# Solved: Access 2007 - Write Conflict



## Access07 (Mar 28, 2008)

Hello,

I have written a pretty elaborate program over the years using Access 2003 ADP. For the last several months I have been upgrading it and converting it to Access 2007 accdb as a front end to a SQL 2000 database residing on a server. The issue that is now stumping me is the write conflict error that seems to occur randomly.

For instance, I have two tables for storing project information. One is for contract projects and the other is non-contract projects. Most of the fields in both tables are identical, but each table has some unique fields. These have been working for years in the ADP program, and still no issues if I edit them there.

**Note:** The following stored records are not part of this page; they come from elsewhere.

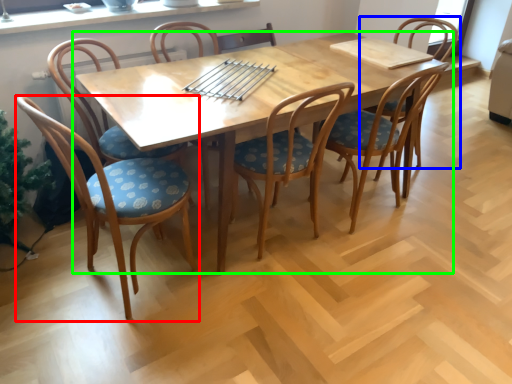
Question: Based on their relative distances, which object is farther from chair (highlighted by a red box)? Choose from chair (highlighted by a blue box) and kitchen & dining room table (highlighted by a green box).

Choices:
 (A) chair
 (B) kitchen & dining room table

Answer: (A)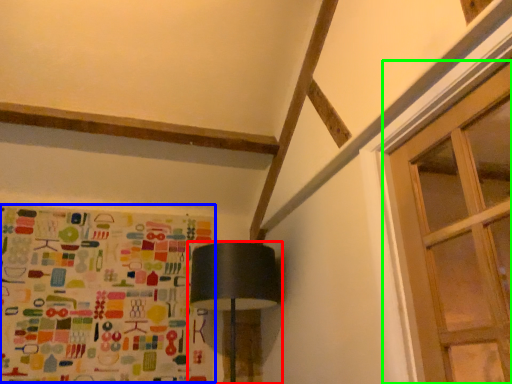
Question: Considering the real-world distances, which object is farthest from lamp (highlighted by a red box)? print (highlighted by a blue box) or window (highlighted by a green box)?

Choices:
 (A) print
 (B) window

Answer: (B)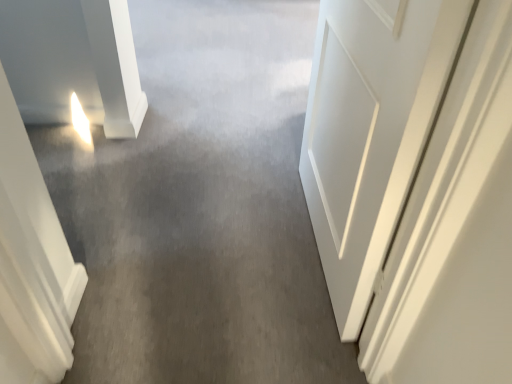
The height and width of the screenshot is (384, 512). I want to click on gray carpet at center, so click(x=201, y=209).

Image resolution: width=512 pixels, height=384 pixels. Describe the element at coordinates (201, 209) in the screenshot. I see `gray carpet at center` at that location.

I want to click on gray carpet at center, so click(x=201, y=209).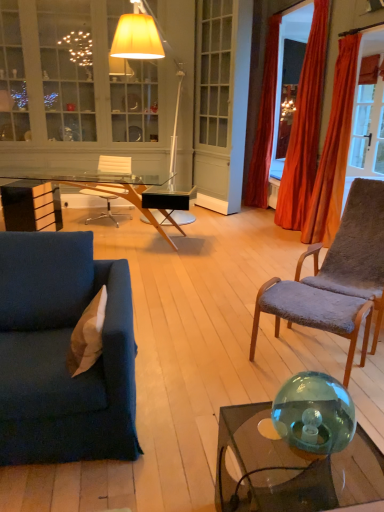
Question: Is velvet blue couch at lower left closer to camera compared to matte white floor lamp at upper center?

Choices:
 (A) yes
 (B) no

Answer: (A)

Question: Is velvet blue couch at lower left taller than matte white floor lamp at upper center?

Choices:
 (A) no
 (B) yes

Answer: (A)

Question: Would you consider velvet blue couch at lower left to be distant from matte white floor lamp at upper center?

Choices:
 (A) no
 (B) yes

Answer: (B)

Question: Does velvet blue couch at lower left have a lesser height compared to matte white floor lamp at upper center?

Choices:
 (A) no
 (B) yes

Answer: (B)

Question: Is velvet blue couch at lower left to the right of matte white floor lamp at upper center from the viewer's perspective?

Choices:
 (A) no
 (B) yes

Answer: (A)

Question: Is velvet blue couch at lower left bigger than matte white floor lamp at upper center?

Choices:
 (A) no
 (B) yes

Answer: (A)

Question: Considering the relative sizes of transparent glass desk at center and transparent glass coffee table at lower right in the image provided, is transparent glass desk at center shorter than transparent glass coffee table at lower right?

Choices:
 (A) no
 (B) yes

Answer: (A)

Question: Can you confirm if transparent glass desk at center is bigger than transparent glass coffee table at lower right?

Choices:
 (A) no
 (B) yes

Answer: (B)

Question: Is transparent glass desk at center located outside transparent glass coffee table at lower right?

Choices:
 (A) yes
 (B) no

Answer: (A)

Question: From the image's perspective, does transparent glass desk at center appear higher than transparent glass coffee table at lower right?

Choices:
 (A) yes
 (B) no

Answer: (A)

Question: Is transparent glass desk at center further to camera compared to transparent glass coffee table at lower right?

Choices:
 (A) yes
 (B) no

Answer: (A)

Question: From a real-world perspective, is transparent glass desk at center positioned over transparent glass coffee table at lower right based on gravity?

Choices:
 (A) no
 (B) yes

Answer: (B)

Question: Could you tell me if gray plush chair at right, which appears as the 1th chair when viewed from the right, is facing transparent glass sphere at lower right?

Choices:
 (A) no
 (B) yes

Answer: (B)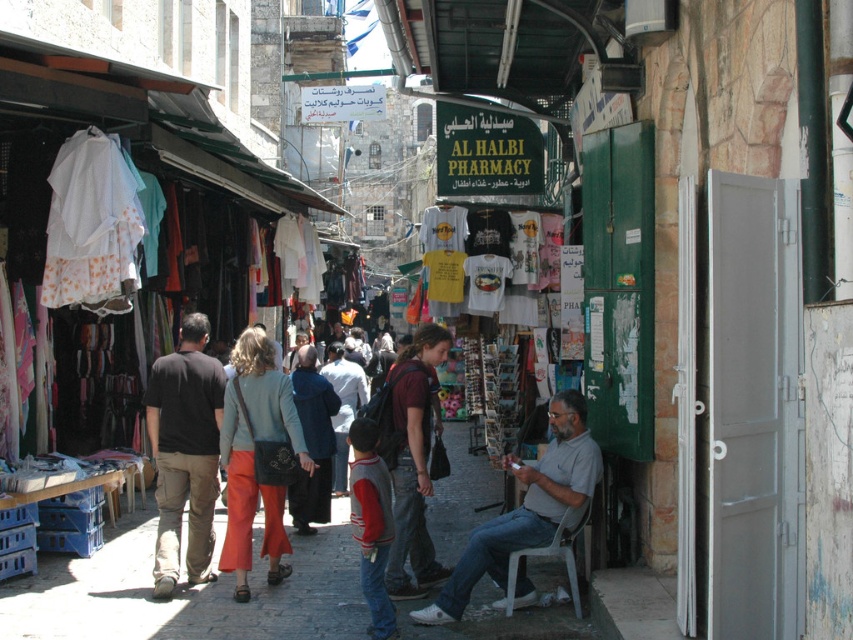
Which is above, black cotton shirt at left or gray fabric shirt at lower right?

black cotton shirt at left

Can you confirm if black cotton shirt at left is thinner than gray fabric shirt at lower right?

Correct, black cotton shirt at left's width is less than gray fabric shirt at lower right's.

Who is more forward, (169, 388) or (477, 566)?

Point (477, 566) is in front.

Locate an element on the screen. This screenshot has width=853, height=640. black cotton shirt at left is located at coordinates (184, 452).

The width and height of the screenshot is (853, 640). Find the location of `gray fabric shirt at lower right`. gray fabric shirt at lower right is located at coordinates (525, 508).

Is gray fabric shirt at lower right positioned in front of light brown leather jacket at center?

Yes, gray fabric shirt at lower right is in front of light brown leather jacket at center.

The image size is (853, 640). I want to click on gray fabric shirt at lower right, so click(525, 508).

Does black cotton shirt at left come behind light brown leather jacket at center?

No, black cotton shirt at left is closer to the viewer.

Does point (160, 509) come in front of point (346, 474)?

Yes, it is in front of point (346, 474).

The width and height of the screenshot is (853, 640). Identify the location of black cotton shirt at left. (184, 452).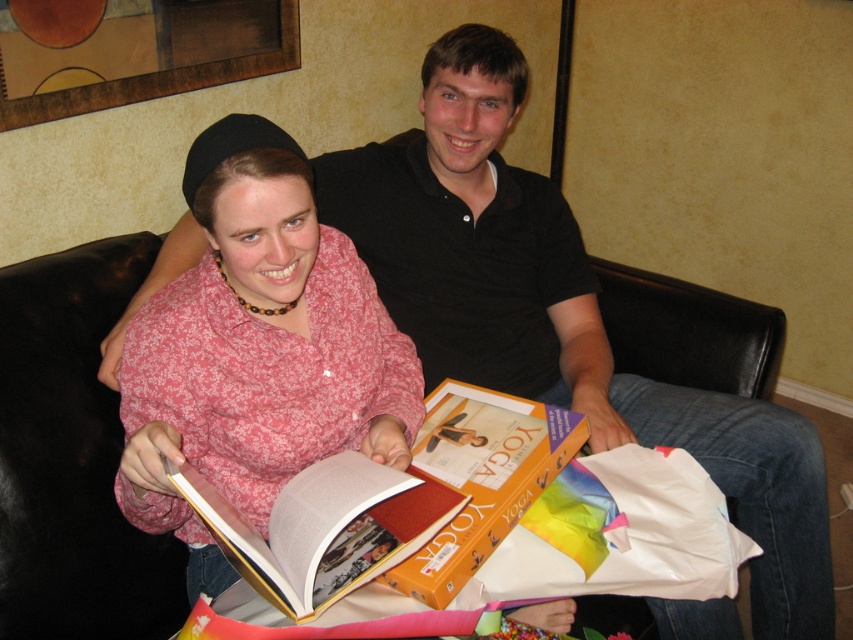
Question: Can you confirm if pink floral shirt at center is positioned above hardcover book at center?

Choices:
 (A) yes
 (B) no

Answer: (A)

Question: Among these objects, which one is farthest from the camera?

Choices:
 (A) hardcover book at center
 (B) pink floral shirt at center
 (C) orange matte/yellowish book at center

Answer: (C)

Question: Which point appears farthest from the camera in this image?

Choices:
 (A) (309, 397)
 (B) (550, 435)

Answer: (B)

Question: Where is hardcover book at center located in relation to orange matte/yellowish book at center in the image?

Choices:
 (A) above
 (B) below

Answer: (B)

Question: Does pink floral shirt at center come in front of orange matte/yellowish book at center?

Choices:
 (A) no
 (B) yes

Answer: (B)

Question: Which point is farther to the camera?

Choices:
 (A) (169, 358)
 (B) (285, 506)

Answer: (A)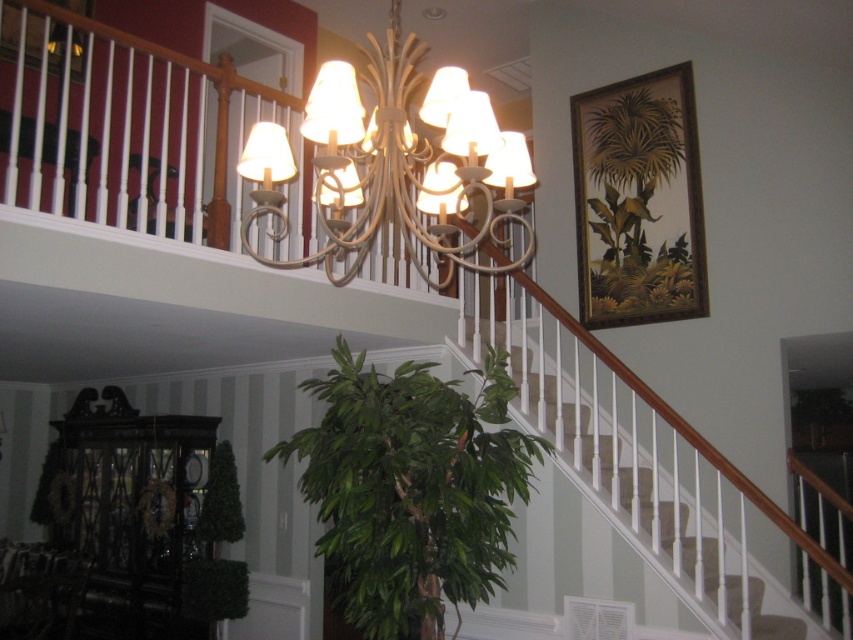
You are standing at the entrance of the two story staircase and want to reach the chandelier. Which object is closer to you, the white textured stairs at center or the white matte chandelier at upper center?

The white textured stairs at center is closer to you than the white matte chandelier at upper center because the stairs are further to the viewer, meaning they are in front of the chandelier.

You are standing in the two story staircase area and want to know which of the two points, point (541,429) or point (642,125), is closer to you. Which one is closer?

Point (541,429) is closer to the camera than point (642,125), so it is closer to you.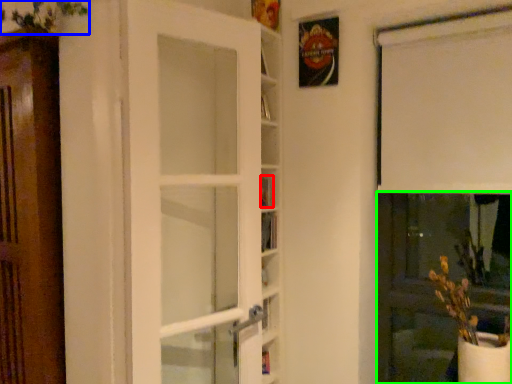
Question: Based on their relative distances, which object is farther from book (highlighted by a red box)? Choose from plant (highlighted by a blue box) and screen door (highlighted by a green box).

Choices:
 (A) plant
 (B) screen door

Answer: (B)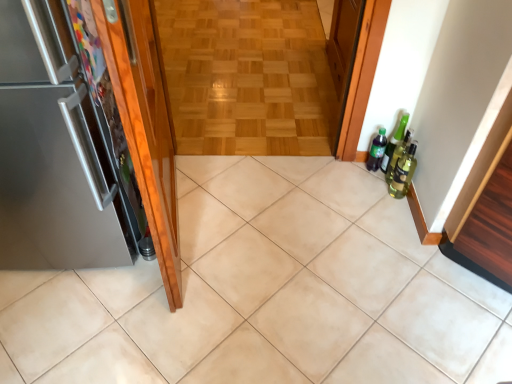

When I create the ODBC links in the accdb and open the table directly I can edit all the fields in one of the tables, but only certain fields in the other table. The fields that will not accept changes are identical in both tables. This occurs with various field data types, varchar, bit, real, etc. I have for years defaults (in the table definition) for all bit and real fields, and other means and methods so there is no chance for NULLs to occur. When the write conflict message comes up, the save record option is greyed out and can only drop the changes. There is no one else currently editing these tables.

What am I missing here?

Thanks


----------



## OBP (Mar 8, 2005)

I have never worked with an SQL server, but I would think the things to look at are, did you copy the tables on to the server from the ADP, if so did they somehow form some undesired relationship?
Try creating the tables from new and importing the data from the existing tables in to them to see if that makes a difference regarding the Write conflict.
Do you know what Record locking is set on the SQL tables?


----------



## Access07 (Mar 28, 2008)

The Tables were created on the server in SQL server. The tables are updatable (using enterprise manager and SQL Lite) on the server side and through the access project (ADP). There is no interference by relationships. They only culprit must be Access 2007 accdb to which I am new to. Maybe there is some setting, option, etc. that I am unaware of? I simply created the ODBC link through the ribbon menu. I have done this with dozens of tables and every once in a while this write conflict comes up.


----------



## Access07 (Mar 28, 2008)

I have discovered the problem. I went through every record and one bit field was NULL. I do not know how this happens but from time to time defaulted fields do not insert the default value when the record is created.
Thanks a lot for your time.


----------